Molecular dynamics simulation of the interaction between the BacA MTS and a model membrane.

(A) Snapshot of the molecular dynamics (MD) simulation system showing the 10-mer peptide MFSKQAKSNN (BacA1-10; red) after binding to the lipid bilayer. The water is shown in surface representation. K+ and Cl- counterions are not shown. (B) Close-up view of a representative snapshot from the MD simulation visualizing the binding mode of the peptide on the membrane surface. (C) Structural overlay of 40 snapshots from the MD simulation, taken after constant time intervals from the trajectory. (D) Density profiles of individual residues in the wild-type peptide along the membrane normal, i.e. the zcomponent of the distance vector from the center-of-mass (COM) of the bilayer, with the membrane midplane located at zero. The vertical dashed black line indicates the maximum of the density distribution of the lipid headgroup phosphates.

Contact numbers and interaction energies for different peptide-lipid bilayer interactions.

(A) The graph shows the total number of contacts between individual residues in the wild-type, K4S-K7S and F2Y peptides and the lipid bilayer as well as the number of contacts with PG lipids and GLY lipids. A contact between a peptide residue and a lipid was defined to exist if any two non-hydrogen atoms of the residue and a lipid molecule were within a distance of 0.5 nm to each other. Contacts were counted for each frame of the MD trajectories and averaged. Multiple contacts between a peptide and a lipid molecule were treated as a single contact, so that the number of contacts counted was either 1 or 0. The statistical errors plotted were obtained from the difference between the two different sets of 500-ns simulations, starting with peptides in an unfolded or α-helical conformation, respectively. (B) Energies of the interactions between individual residues in the wild-type, K4S-K7S and F2Y peptides and the lipid bilayer. The interaction energies plotted are the combined interaction energies of all Coulomb and van-der-Waals interactions in the force field averaged over the simulation trajectories.

Conservation of the N-terminal regions of bactofilin homologs in different bacterial phyla.

The pie chart in the middle shows the relative distribution of the 14337 unique bactofilin homologs analyzed among the indicated bacterial phyla. The sequence logos give the the most widespread N-terminal motifs obtained either by a global analysis of all 14337 bactofilin sequences (global consensus) or by an analysis of subsets of these sequences from specific phyla.
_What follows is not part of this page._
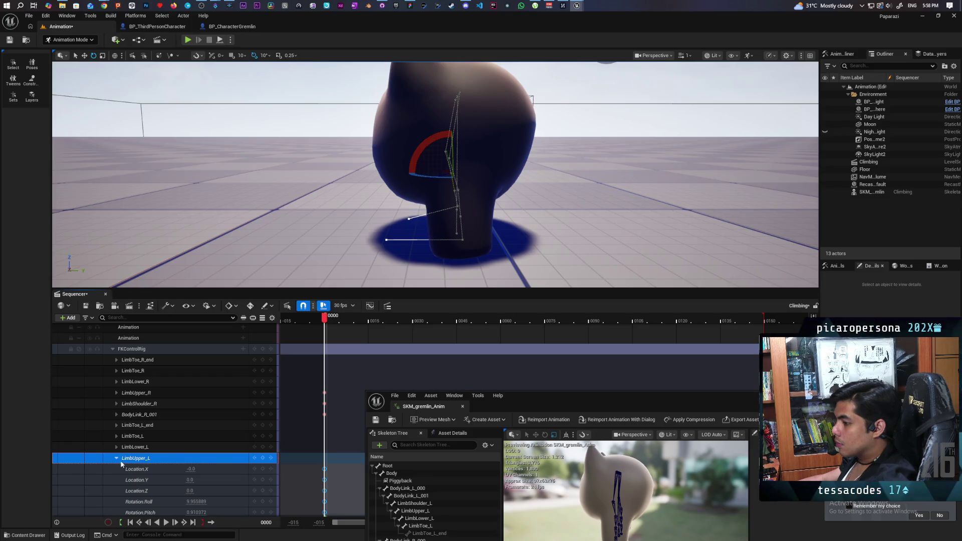
scroll(231, 458, down, 1)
Interaction of BacA with its client protein PbpC.

(A) Localization patterns of different PbpC variants. ΔbacB ΔpbpC cells producing mVenus-PbpC (LY75) or mutant variants thereof lacking region C1 (LY76) or carrying an unstructured region from C. crescentus DipM in place of the unstructured region connecting region C1 and the transmembrane helix (LY77) were analyzed by phase contrast and fluorescence microscopy. The outlines of the cells are shown in the fluorescence images. Demographs summarizing the single-cell fluorescence profiles obtained from random subpopulations of cells are given next to the respective fluorescence images. The numbers of cells analyzed are: LY75 (158), LY76 (253), LY77 (119). Scale bar: 1 μm. (B) Biolayer interferometric analysis of the interaction between PbpC1-13aa and BacA. A synthetic peptide comprising the first 13 amino acids of PbpC (PbpCaa1-13) was immobilized on a biosensor and probed with increasing concentrations of BacA. After the association step, the sensor was transferred to a protein-free buffer to monitor the dissociation reaction. The graph shows a representative titration series (n=3 independent replicates). (C) Comparison of the interaction of PbpCaa1-13 with BacA and its polymerization deficient F130R variant, performed as described in panel B. (D) Mapping of the PbpC binding site on BacA by hydrogen-deuterium exchange (HDX) mass spectrometry. The plots show the extent of deuterium uptake by three representative peptides obtained after tryptic digestion of BacA protein (2.5 µM) that had been incubated in the absence or presence of PbpCaa1-13 peptide (10 µM) for the indicated time periods (see Data S1 for the full set of peptides). (E) Mapping of the the differences in deuterium uptake observed at t=1000 s onto the solid-state NMR structure of BacA (Shi et al., 2015).